Similarly, Jack and Diane Richel have deep roots in their cottage area on Echo Bay Road on Sturgeon Lake. The one they now live in belonged to Jack’s family, who bought it in 1954; Diane’s cottage was just two doors away. And, yes, they did meet by saying hello across the docks.
They made an effort to maintain the feel that their cottages had when they were young, so when the decision was made to sell their home in Brampton and retire here, an addition was planned that preserved the rustic feel of the place while still providing things considered standard in a modern house. An extra 480 square feet provided a bigger kitchen, laundry facilities, another bathroom, a third bedroom and a larger entryway without tearing down any of the original cottage.
The Richels’ grandchildren visit regularly and take part in the same things their parents did with Jack and Diane:trips to Kawartha Dairy (not the TasteeFreeze), learning to waterski, tobogganing in the winter. They represent the fifth generation of Richels on the property.
Not to be outdone, Cameron Lake has its share of cottages that have been in the family for years. Andy Bean and his two brothers all got places on the lake after spending their childhood summers at the family getaway. His parents also started visiting the area in the 1930s, and they held onto their cabin until seven years ago when they passed it along to the oldest son. By then the younger brothers had both bought their own spots in proximity to each other. Interestingly, another family with three brothers own adjacent properties just down the shore.
Andy is recently retired, but his wife Tracy is still an executive at BM. Several families around them have torn down or added on to existing structures to create year-round homes, and that may be in Bean’s future as well. Working from home, Tracy has not physically been in her Ottawa office since March 2020. “Most companies are going through this — finding new ways to work virtually. It took a pandemic to accelerate the model.”
Her team members are in Montreal, Halifax and Ottawa, and since she can’t ever see returning to a regular office, she has to decide where to create her home office.

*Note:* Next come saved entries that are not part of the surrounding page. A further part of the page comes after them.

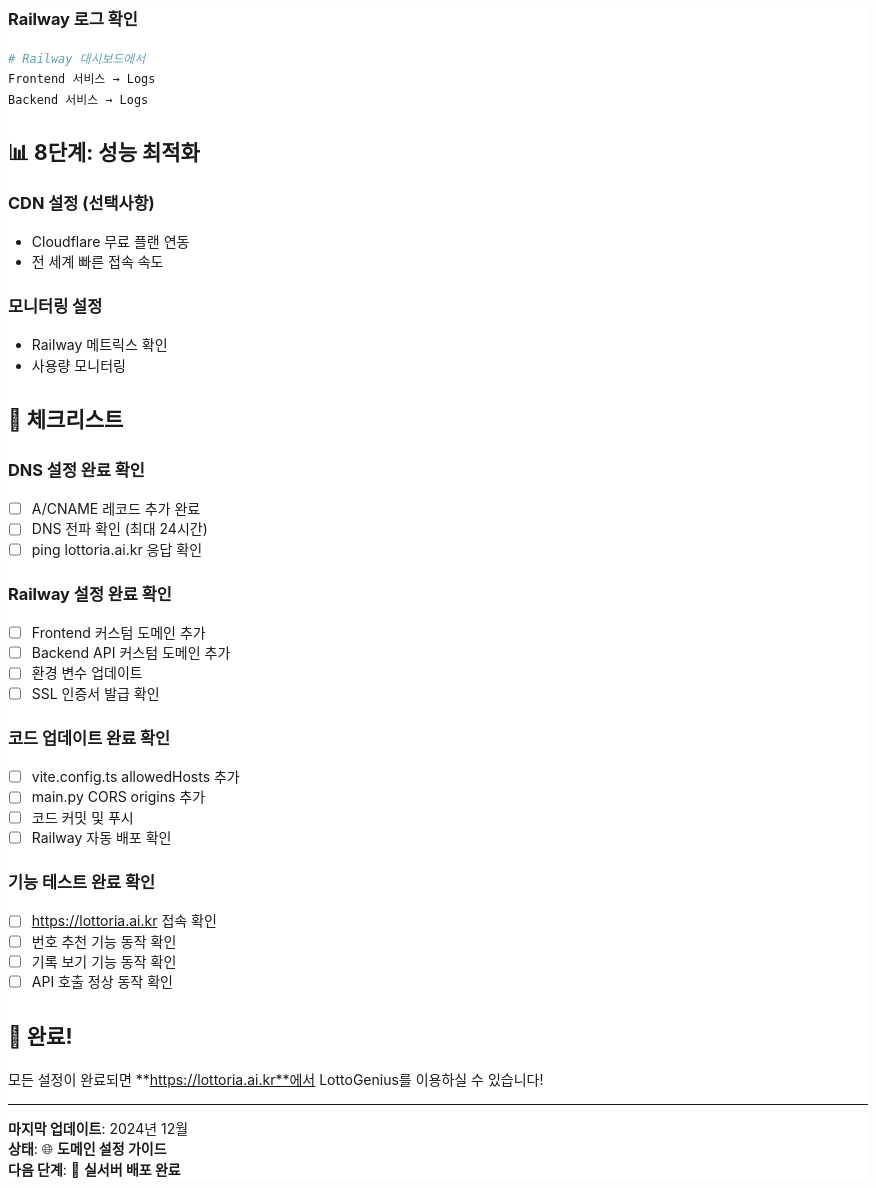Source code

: ### Railway 로그 확인
```bash
# Railway 대시보드에서
Frontend 서비스 → Logs
Backend 서비스 → Logs
```

## 📊 8단계: 성능 최적화

### CDN 설정 (선택사항)
- Cloudflare 무료 플랜 연동
- 전 세계 빠른 접속 속도

### 모니터링 설정
- Railway 메트릭스 확인
- 사용량 모니터링

## 🎯 체크리스트

### DNS 설정 완료 확인
- [ ] A/CNAME 레코드 추가 완료
- [ ] DNS 전파 확인 (최대 24시간)
- [ ] ping lottoria.ai.kr 응답 확인

### Railway 설정 완료 확인  
- [ ] Frontend 커스텀 도메인 추가
- [ ] Backend API 커스텀 도메인 추가
- [ ] 환경 변수 업데이트
- [ ] SSL 인증서 발급 확인

### 코드 업데이트 완료 확인
- [ ] vite.config.ts allowedHosts 추가
- [ ] main.py CORS origins 추가
- [ ] 코드 커밋 및 푸시
- [ ] Railway 자동 배포 확인

### 기능 테스트 완료 확인
- [ ] https://lottoria.ai.kr 접속 확인
- [ ] 번호 추천 기능 동작 확인
- [ ] 기록 보기 기능 동작 확인
- [ ] API 호출 정상 동작 확인

## 🚀 완료!

모든 설정이 완료되면 **https://lottoria.ai.kr**에서 LottoGenius를 이용하실 수 있습니다!

---

**마지막 업데이트**: 2024년 12월  
**상태**: 🌐 **도메인 설정 가이드**  
**다음 단계**: 🎯 **실서버 배포 완료**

That decision is not simple, as they debate options like maintaining the status quo, spending part of the year on a Caribbean island, and spending money on a cottage renovation. As Andy puts it, “We bought long ago, so we don’t have a lot of money into it and are content to keep it a simpler cottage, only used for three seasons. I don’t mind turning the key at Thanksgiving weekend.”

With the promise of better rural high-speed internet, telecommuting is not going away, so more big home construction can be expected on these lakes. This is not necessarily a bad thing. Some amenities we enjoy in cottage country like nicely paved back roads, craft breweries and an outstanding variety of restaurants exist in part thanks to the influx of cash and property taxes that comes with affluent home or cottage owners. Spinoff businesses in the area selling everything from furnaces to furniture benefit from each renovation or new build.
It’s easy to spot new, large, Muskoka-sized places as they go up around the lakes and perhaps get the impression that the unique feeling of the small family getaway is disappearing. But it doesn’t mean the spirit of the family cottage has died.
Many simple cabins and elaborate homes around Kawartha Lakes remain in the same family, creating memories as they have for 70 or 80 years. Meanwhile, new owners now have the chance to start doing the same and to join the larger Kawartha Lakes family.